The good news regarding our investments is that given the, in our opinion, great undervaluation in the prices of the assets that make up our portfolios, we do not believe that exaggerated growth in the cash flows of these companies is required to justify the valuations we are working with. This is precisely what we want to convey when, despite the evident volatility in the listed prices of these assets, we say that our portfolios are conservative. We work with wide safety margins and that gives us a great deal of peace of mind. We are convinced that, if things evolve reasonably normally, little by little the market will tend to more efficiently reflect the cash generation of our businesses and then provide us with the long-awaited revaluations that we all crave.

Meanwhile, together with the price factor, there are other characteristics in our portfolios that offer us the peace of mind necessary to navigate these turbulent times: around 15% of companies have net cash positions; close to 60% is trading at a Net Debt / EBITDA ratio <2x (and in those cases where said ratio may be higher, there are contracts that offer visibility of future FCF) and practically three quarters of the portfolio have controlling shareholders who are staking their equity along with ours.
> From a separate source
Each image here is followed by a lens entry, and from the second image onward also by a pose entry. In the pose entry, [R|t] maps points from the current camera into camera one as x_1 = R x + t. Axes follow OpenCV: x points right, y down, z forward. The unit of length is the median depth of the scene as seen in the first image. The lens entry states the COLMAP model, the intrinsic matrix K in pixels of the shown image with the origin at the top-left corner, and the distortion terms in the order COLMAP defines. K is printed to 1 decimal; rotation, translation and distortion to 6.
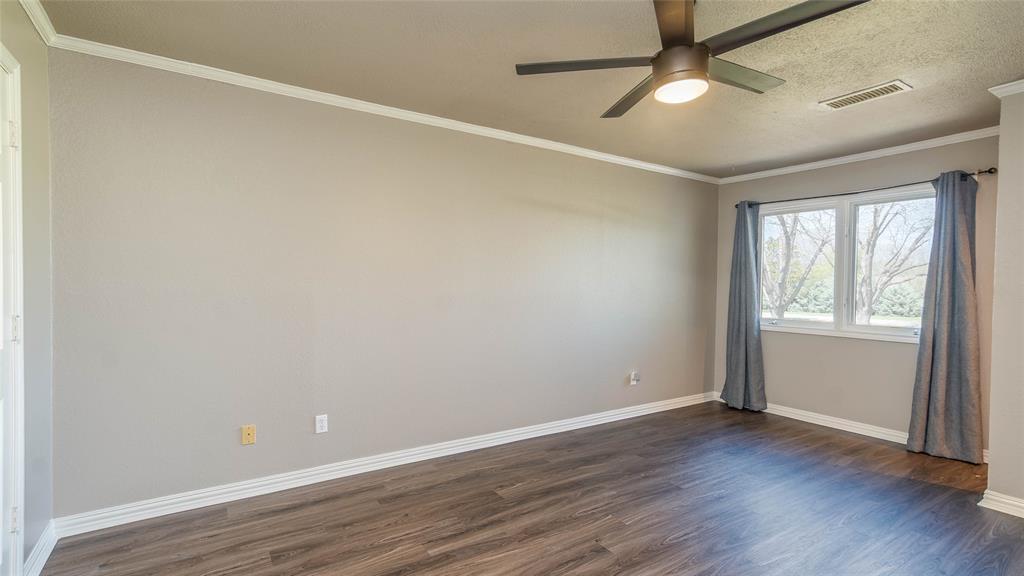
lens RADIAL K [[468.0, 0, 486.7], [0, 468.0, 289.2], [0, 0, 1]] dist [0.004773, 0.002574]
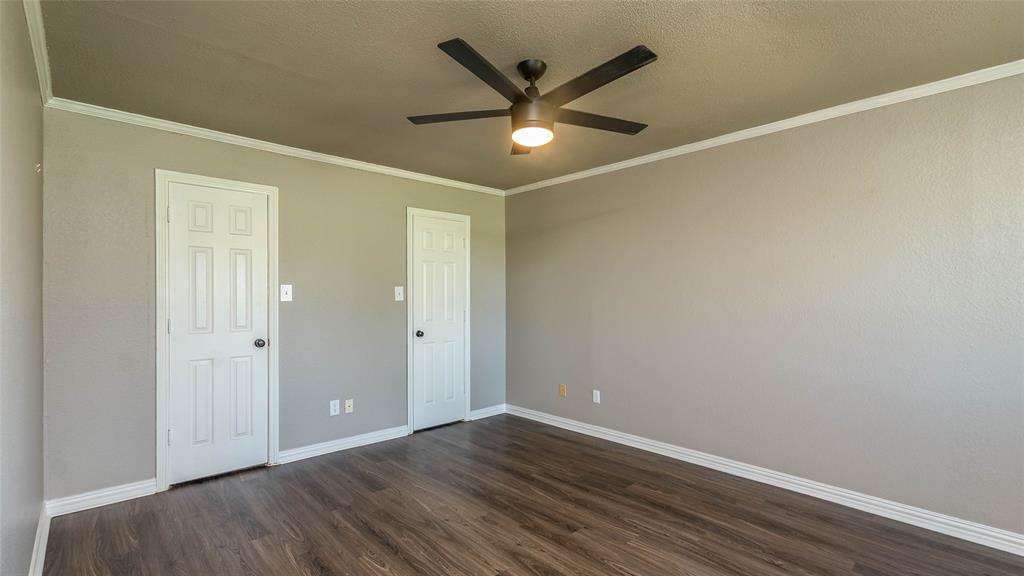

Combined with all this, today, after having invested in them for three years, we have a deep knowledge of our businesses and that makes us increasingly confident that, in time, the market will eventually recognise the real value of these assets, as it has always done in the past.

As we view it, looking to the future always implies doing so through assumptions, given the enormous difficulty of forecasting the behaviour of economic agents, and for this reason, we do not believe we are equipped to clearly answer these questions posed by our investors. What we are trying to do is explain the theoretical framework on which we base ourselves, something that can always serve as a basic reference when looking at the behaviour of the economy as a whole. However, we do believe that asking questions and asking ourselves any questions that may arise are healthy, and with that in mind, at the investor relations department we work with the aim of channelling our analysis team’s message to you, investors, in the most transparent and honest way possible.